== Problem statement ==
Copy the data word for word, from its first line through the line containing "SD контакт сигнализации отключения для АВ".

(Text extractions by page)
************

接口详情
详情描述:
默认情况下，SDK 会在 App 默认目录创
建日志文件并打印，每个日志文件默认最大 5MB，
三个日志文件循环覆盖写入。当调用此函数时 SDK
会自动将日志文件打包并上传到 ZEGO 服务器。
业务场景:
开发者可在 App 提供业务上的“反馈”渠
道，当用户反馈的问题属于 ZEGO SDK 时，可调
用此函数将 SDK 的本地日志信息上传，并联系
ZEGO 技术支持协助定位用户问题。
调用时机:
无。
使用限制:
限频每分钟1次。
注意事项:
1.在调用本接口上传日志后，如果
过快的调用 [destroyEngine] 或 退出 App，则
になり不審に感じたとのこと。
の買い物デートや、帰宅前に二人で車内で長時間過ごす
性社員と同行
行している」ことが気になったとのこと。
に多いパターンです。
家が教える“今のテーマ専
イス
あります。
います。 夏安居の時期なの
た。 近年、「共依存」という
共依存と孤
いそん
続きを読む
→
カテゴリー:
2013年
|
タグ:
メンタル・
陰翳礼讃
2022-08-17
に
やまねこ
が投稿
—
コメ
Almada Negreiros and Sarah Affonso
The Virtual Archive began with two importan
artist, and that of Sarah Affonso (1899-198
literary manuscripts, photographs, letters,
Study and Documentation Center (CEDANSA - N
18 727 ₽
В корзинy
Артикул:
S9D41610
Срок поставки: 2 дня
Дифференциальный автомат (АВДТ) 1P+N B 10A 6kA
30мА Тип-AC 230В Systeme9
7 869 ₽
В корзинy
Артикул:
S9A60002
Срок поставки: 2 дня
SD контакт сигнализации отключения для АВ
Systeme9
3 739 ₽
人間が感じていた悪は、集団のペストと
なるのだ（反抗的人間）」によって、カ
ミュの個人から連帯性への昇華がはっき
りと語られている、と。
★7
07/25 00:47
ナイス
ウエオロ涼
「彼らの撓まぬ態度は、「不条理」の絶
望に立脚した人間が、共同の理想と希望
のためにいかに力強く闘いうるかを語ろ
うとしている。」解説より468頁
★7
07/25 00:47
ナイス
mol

************

== Worked solution ==
接口详情
详情描述:
默认情况下，SDK 会在 App 默认目录创
建日志文件并打印，每个日志文件默认最大 5MB，
三个日志文件循环覆盖写入。当调用此函数时 SDK
会自动将日志文件打包并上传到 ZEGO 服务器。
业务场景:
开发者可在 App 提供业务上的“反馈”渠
道，当用户反馈的问题属于 ZEGO SDK 时，可调
用此函数将 SDK 的本地日志信息上传，并联系
ZEGO 技术支持协助定位用户问题。
调用时机:
无。
使用限制:
限频每分钟1次。
注意事项:
1.在调用本接口上传日志后，如果
过快的调用 [destroyEngine] 或 退出 App，则
になり不審に感じたとのこと。
の買い物デートや、帰宅前に二人で車内で長時間過ごす
性社員と同行
行している」ことが気になったとのこと。
に多いパターンです。
家が教える“今のテーマ専
イス
あります。
います。 夏安居の時期なの
た。 近年、「共依存」という
共依存と孤
いそん
続きを読む
→
カテゴリー:
2013年
|
タグ:
メンタル・
陰翳礼讃
2022-08-17
に
やまねこ
が投稿
—
コメ
Almada Negreiros and Sarah Affonso
The Virtual Archive began with two importan
artist, and that of Sarah Affonso (1899-198
literary manuscripts, photographs, letters,
Study and Documentation Center (CEDANSA - N
18 727 ₽
В корзинy
Артикул:
S9D41610
Срок поставки: 2 дня
Дифференциальный автомат (АВДТ) 1P+N B 10A 6kA
30мА Тип-AC 230В Systeme9
7 869 ₽
В корзинy
Артикул:
S9A60002
Срок поставки: 2 дня
SD контакт сигнализации отключения для АВ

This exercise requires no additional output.